Miguel Conde

Personal information
- Full name: Miguel Conde Piñeiro
- Date of birth: 25 February 2006 (age 20)
- Place of birth: Puerto del Rosario, Spain
- Height: 1.82 m (6 ft 0 in)
- Position: Forward

Team information
- Current team: Sporting B
- Number: 9

Youth career
- Amanecer
- O Grove
- 2019–2025: Celta

Senior career*
- Years: Team / Apps / (Gls)
- 2024–2025: Celta B / 7 / (0)
- 2025–2026: Zaragoza B / 16 / (0)
- 2026–: Sporting B / 9 / (6)
- 2026–: Sporting Gijón / 6 / (0)

= Miguel Conde (footballer) =

Spanish footballer (born 2006)

Miguel Conde Piñeiro (born 25 February 2006) is a Spanish footballer who plays as a forward for Sporting Atlético.

==Career==
Born in Puerto del Rosario, Fuerteventura, Canary Islands, Conde moved to O Grove, Galicia at the age of four, and began playing with SD Amanecer. He moved to RC Celta de Vigo's youth sides in 2019, from USD O Grove.

Conde made his senior debut with the reserves on 2 March 2024, coming on as a late substitute for Pablo Durán in a 2–0 Primera Federación away win over Unionistas de Salamanca CF. In June 2025, he left the club after finishing his formation, and signed for Real Zaragoza's B-team on 13 July.

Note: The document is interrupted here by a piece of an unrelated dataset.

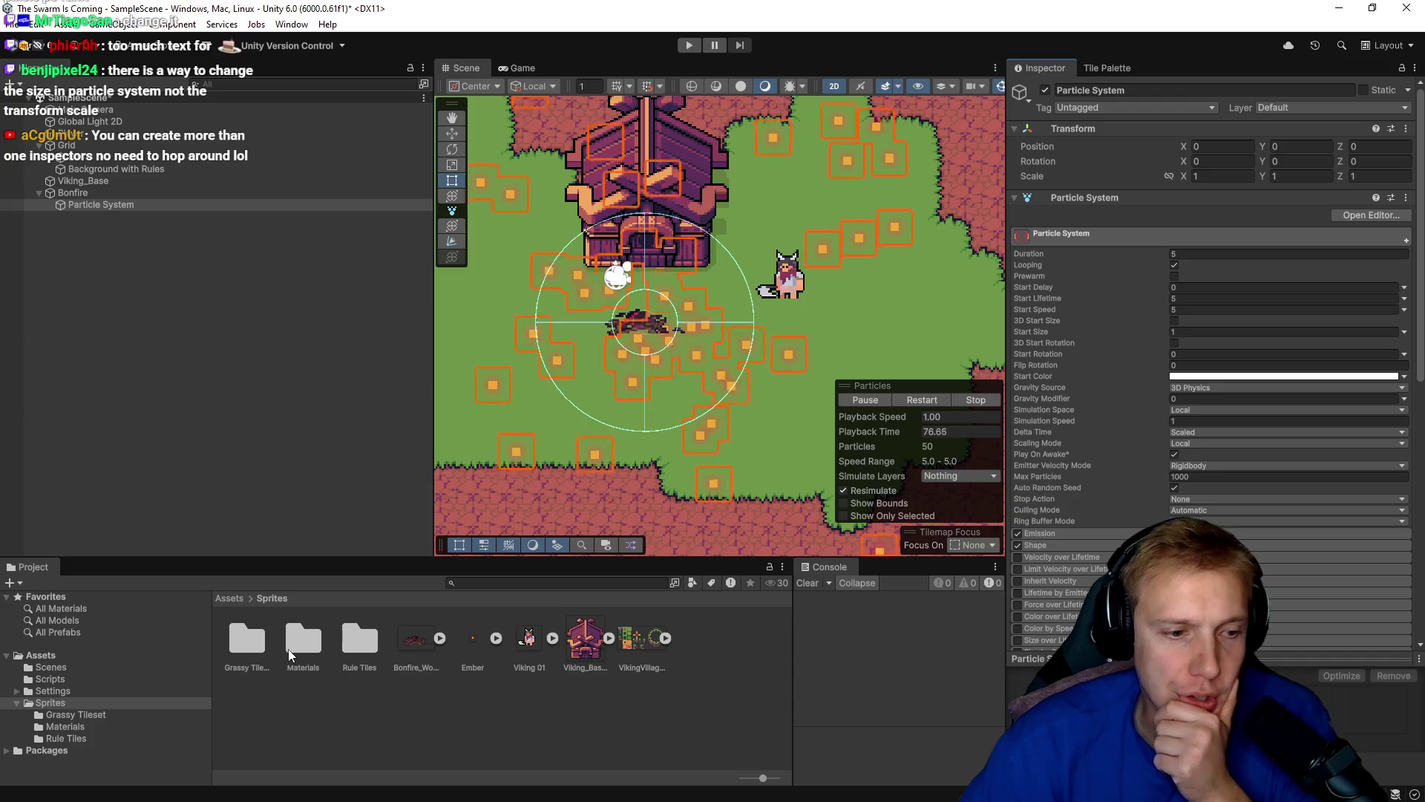
left_click(474, 635)
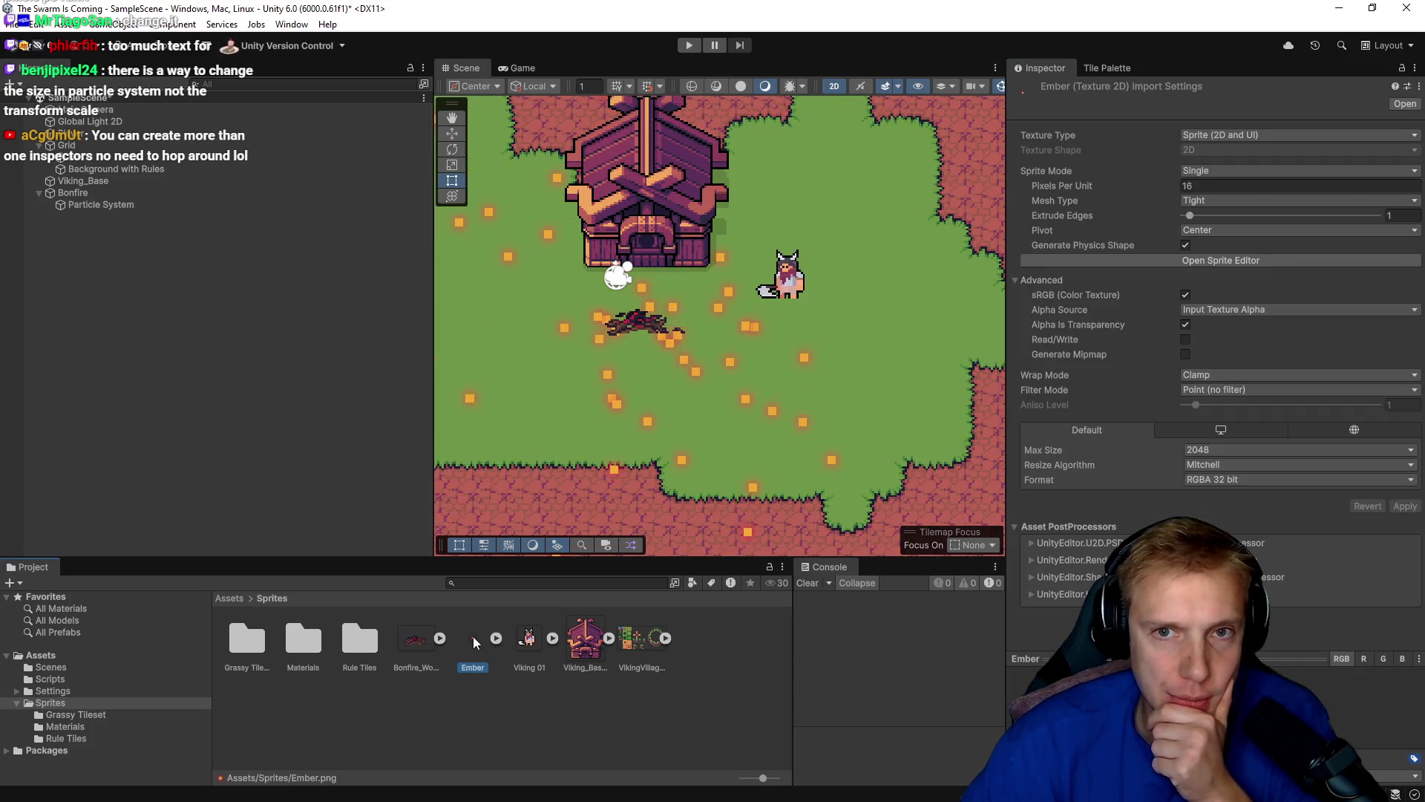
right_click(1047, 70)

On 27 January 2026, Conde terminated his link with the Aragonese side, and moved to another reserve team, Sporting Atlético, just hours later. He made his first team debut with the latter on 1 April, replacing goalscorer Jonathan Dubasin in a 3–1 Segunda División away loss to Racing de Santander.